E secondo il Collegio nazionale dei maestri di sci sarebbero circa 500 gli avvocati che già esercitano entrambe le attività.-

2️ LA RIFORMA

Attenzione, però, a non prendere la discesa troppo velocemente.-

La L. 137/2026 è una legge delega.-

Non ha sostituito, con un colpo di bacchetta magica — o di racchetta da sci — tutta la legge professionale.-

Il Governo dovrà adottare i decreti legislativi attuativi, rispettando i principi fissati dal Parlamento.-

Quindi la direzione è chiarissima: la pista è stata aperta, ma manca ancora qualche paletto.-

E non soltanto quello dello slalom.

La riforma interviene infatti più in generale sul regime delle incompatibilità, ampliando il catalogo delle attività che potranno convivere con la professione forense.

Tra queste figurano, a determinate condizioni, anche l'attività di amministratore di condominio, quella di agente sportivo, gli incarichi nelle procedure concorsuali e nella crisi d'impresa e alcuni incarichi nelle società di capitali.
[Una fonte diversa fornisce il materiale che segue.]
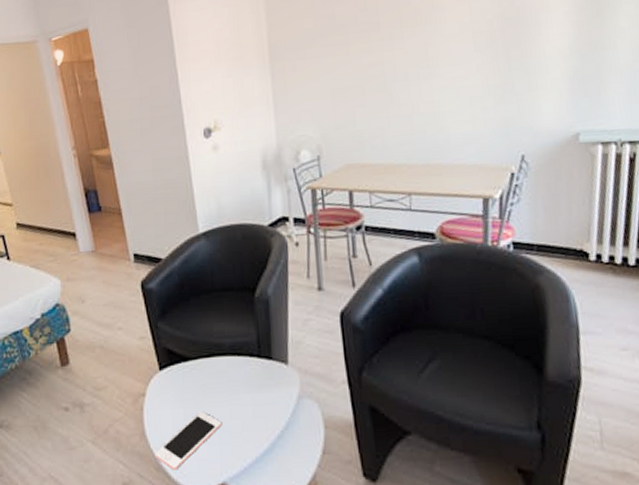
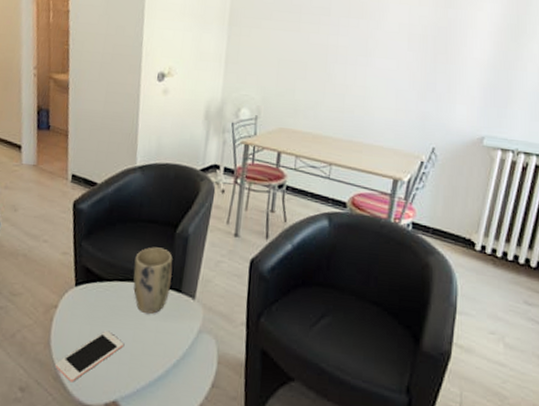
plant pot: none [216,315,260,387] -> present [133,247,173,314]

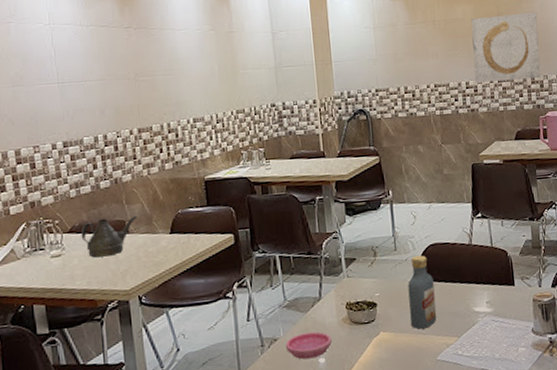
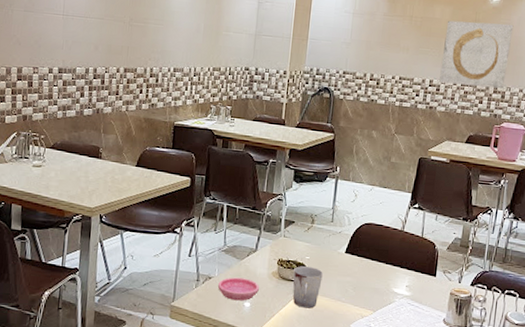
teapot: present [80,215,138,258] -> none [60,141,111,176]
cup: none [365,303,398,351] -> present [293,266,323,309]
vodka: present [407,255,437,329] -> none [332,230,362,297]

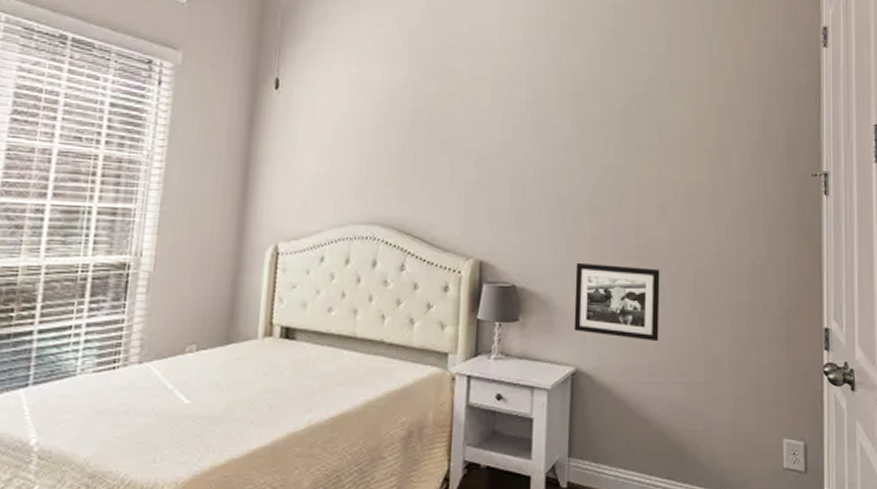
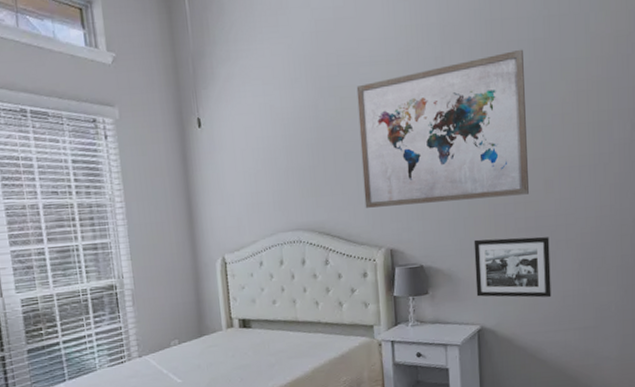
wall art: none [456,62,644,218] -> present [356,49,529,208]

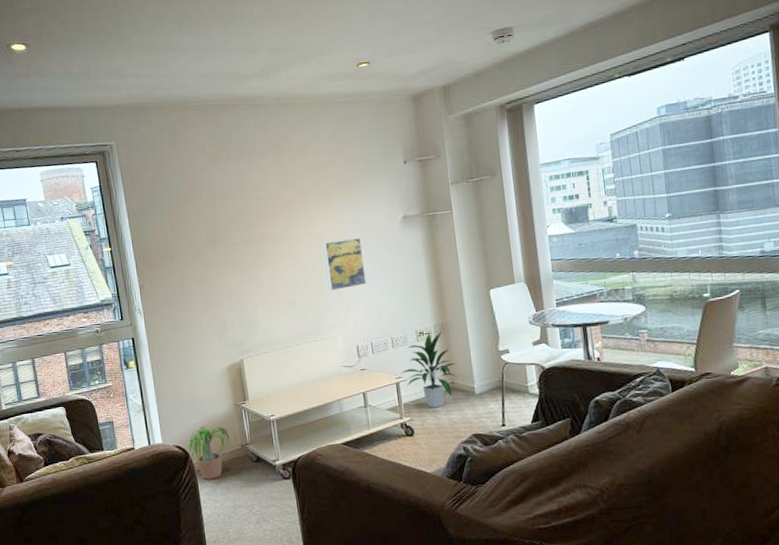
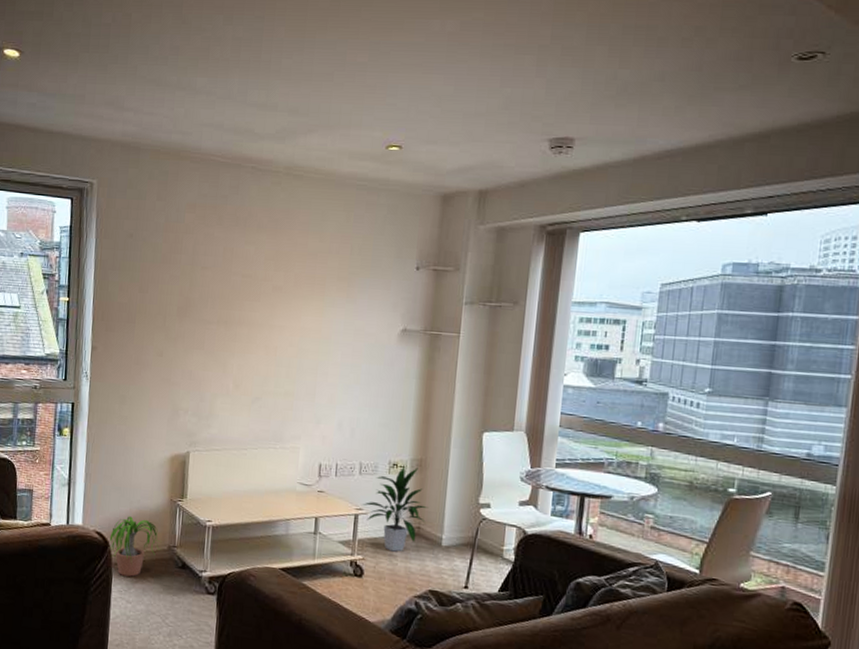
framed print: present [323,237,367,291] -> none [301,340,350,398]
L'avvocato del futuro, insomma, potrebbe avere un'agenda abbastanza movimentata:

9:00 udienza.
12:00 assemblea di condominio.
15:00 consiglio di amministrazione.
17:00 lezione di sci.

Alle 19:00, probabilmente, Cassa Forense.

3️ CONCLUSIONI

Naturalmente restano fermi i doveri di autonomia, indipendenza, correttezza e tutti gli obblighi propri della professione.

E se il cliente chiede:

«Avvocato, secondo lei come va a finire?»

la risposta, almeno sulla neve, potrebbe finalmente essere semplice: «Dipende dalla pendenza».